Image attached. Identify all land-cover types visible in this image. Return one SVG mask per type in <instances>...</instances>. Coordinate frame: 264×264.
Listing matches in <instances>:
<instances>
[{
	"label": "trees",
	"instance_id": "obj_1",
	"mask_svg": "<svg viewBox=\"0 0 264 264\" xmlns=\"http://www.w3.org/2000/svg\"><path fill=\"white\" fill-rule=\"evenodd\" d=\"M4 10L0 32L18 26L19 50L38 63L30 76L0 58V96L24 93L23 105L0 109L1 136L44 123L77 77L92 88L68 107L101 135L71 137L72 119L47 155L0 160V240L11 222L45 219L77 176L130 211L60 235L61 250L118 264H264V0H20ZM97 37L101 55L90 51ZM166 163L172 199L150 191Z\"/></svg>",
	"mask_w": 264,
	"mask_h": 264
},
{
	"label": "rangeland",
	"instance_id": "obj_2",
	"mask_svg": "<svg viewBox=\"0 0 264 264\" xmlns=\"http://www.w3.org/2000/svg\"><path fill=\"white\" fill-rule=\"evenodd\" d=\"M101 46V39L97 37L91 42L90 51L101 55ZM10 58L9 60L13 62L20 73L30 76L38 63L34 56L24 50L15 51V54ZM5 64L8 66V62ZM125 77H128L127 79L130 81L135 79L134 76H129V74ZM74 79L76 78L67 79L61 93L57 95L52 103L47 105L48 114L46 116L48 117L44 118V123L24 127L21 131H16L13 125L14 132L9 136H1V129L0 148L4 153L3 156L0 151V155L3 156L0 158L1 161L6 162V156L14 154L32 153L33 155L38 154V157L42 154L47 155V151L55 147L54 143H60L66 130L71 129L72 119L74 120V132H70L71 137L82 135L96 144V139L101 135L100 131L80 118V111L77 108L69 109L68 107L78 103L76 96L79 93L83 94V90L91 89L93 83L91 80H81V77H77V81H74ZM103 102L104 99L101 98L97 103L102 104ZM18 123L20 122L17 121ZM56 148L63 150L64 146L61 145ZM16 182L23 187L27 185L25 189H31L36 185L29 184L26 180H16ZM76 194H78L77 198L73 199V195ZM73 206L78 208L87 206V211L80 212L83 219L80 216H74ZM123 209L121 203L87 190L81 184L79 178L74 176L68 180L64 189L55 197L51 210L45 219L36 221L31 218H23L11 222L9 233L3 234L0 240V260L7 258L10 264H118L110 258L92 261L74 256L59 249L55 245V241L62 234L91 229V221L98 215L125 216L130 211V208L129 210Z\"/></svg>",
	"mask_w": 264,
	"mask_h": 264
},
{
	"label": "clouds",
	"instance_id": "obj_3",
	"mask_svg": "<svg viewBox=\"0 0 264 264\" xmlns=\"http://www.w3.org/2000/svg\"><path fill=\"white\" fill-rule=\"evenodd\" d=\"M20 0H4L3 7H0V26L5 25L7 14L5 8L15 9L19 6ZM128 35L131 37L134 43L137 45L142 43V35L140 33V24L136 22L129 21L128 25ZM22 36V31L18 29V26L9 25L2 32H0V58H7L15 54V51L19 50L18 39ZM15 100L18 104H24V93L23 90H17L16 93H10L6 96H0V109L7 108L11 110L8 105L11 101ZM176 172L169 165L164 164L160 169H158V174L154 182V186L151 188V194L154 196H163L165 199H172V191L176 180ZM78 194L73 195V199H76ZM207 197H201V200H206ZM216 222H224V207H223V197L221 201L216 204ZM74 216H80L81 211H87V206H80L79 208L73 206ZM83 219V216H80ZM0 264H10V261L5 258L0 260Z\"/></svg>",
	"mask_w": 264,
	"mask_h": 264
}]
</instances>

* * * *

What you should do: Write every line of the material above again, exactly.

Solved exercise:
Image attached. Identify all land-cover types visible in this image. Return one SVG mask per type in <instances>...</instances>. Coordinate frame: 264×264.
Listing matches in <instances>:
<instances>
[{
	"label": "trees",
	"instance_id": "obj_1",
	"mask_svg": "<svg viewBox=\"0 0 264 264\" xmlns=\"http://www.w3.org/2000/svg\"><path fill=\"white\" fill-rule=\"evenodd\" d=\"M4 10L0 32L18 26L19 50L38 63L30 76L0 58V96L24 93L23 105L0 109L1 136L44 123L77 77L92 88L68 107L101 135L71 137L72 119L47 155L0 160V240L11 222L45 219L77 176L130 211L60 235L61 250L118 264H264V0H20ZM97 37L101 55L90 51ZM166 163L172 199L150 191Z\"/></svg>",
	"mask_w": 264,
	"mask_h": 264
},
{
	"label": "rangeland",
	"instance_id": "obj_2",
	"mask_svg": "<svg viewBox=\"0 0 264 264\" xmlns=\"http://www.w3.org/2000/svg\"><path fill=\"white\" fill-rule=\"evenodd\" d=\"M101 46V39L97 37L91 42L90 51L101 55ZM10 58L9 60L13 62L20 73L30 76L38 63L34 56L24 50L15 51V54ZM5 64L8 66V62ZM125 77H128L127 79L130 81L135 79L134 76H129V74ZM74 79L76 78L67 79L61 93L57 95L52 103L47 105L48 114L46 116L48 117L44 118V123L24 127L21 131H16L13 125L14 132L9 136H1V129L0 148L4 153L3 156L0 151V155L3 156L0 158L1 161L6 162V156L14 154L32 153L33 155L38 154V157L42 154L47 155V151L55 147L54 143H60L66 130L71 129L72 119L74 120V132H70L71 137L82 135L96 144V139L101 135L100 131L80 118V111L77 108L69 109L68 107L78 103L76 96L79 93L83 94V90L91 89L93 83L91 80H81V77H77V81H74ZM103 102L104 99L101 98L97 103L102 104ZM18 123L20 122L17 121ZM56 148L63 150L64 146L61 145ZM16 182L23 187L27 185L25 189H31L36 185L29 184L26 180H16ZM76 194H78L77 198L73 199V195ZM73 206L78 208L87 206V211L80 212L83 219L80 216H74ZM123 209L121 203L87 190L81 184L79 178L74 176L68 180L64 189L55 197L51 210L45 219L36 221L31 218H23L11 222L9 233L3 234L0 240V260L7 258L10 264H118L110 258L92 261L74 256L59 249L55 245V241L62 234L91 229V221L98 215L125 216L130 211V208L129 210Z\"/></svg>",
	"mask_w": 264,
	"mask_h": 264
},
{
	"label": "clouds",
	"instance_id": "obj_3",
	"mask_svg": "<svg viewBox=\"0 0 264 264\" xmlns=\"http://www.w3.org/2000/svg\"><path fill=\"white\" fill-rule=\"evenodd\" d=\"M20 0H4L3 7H0V26L5 25L7 14L5 8L15 9L19 6ZM128 35L131 37L134 43L137 45L142 43V35L140 33V24L136 22L129 21L128 25ZM22 36V31L18 29V26L9 25L2 32H0V58H7L15 54V51L19 50L18 39ZM15 100L18 104H24V93L23 90H17L16 93H10L6 96H0V109L7 108L11 110L8 105L11 101ZM176 172L169 165L164 164L160 169H158V174L154 182V186L151 188V194L154 196H163L165 199H172V191L176 180ZM78 194L73 195V199H76ZM207 197H201V200H206ZM216 222H224V207H223V197L221 201L216 204ZM74 216H80L81 211H87V206H80L79 208L73 206ZM83 219V216H80ZM0 264H10V261L5 258L0 260Z\"/></svg>",
	"mask_w": 264,
	"mask_h": 264
}]
</instances>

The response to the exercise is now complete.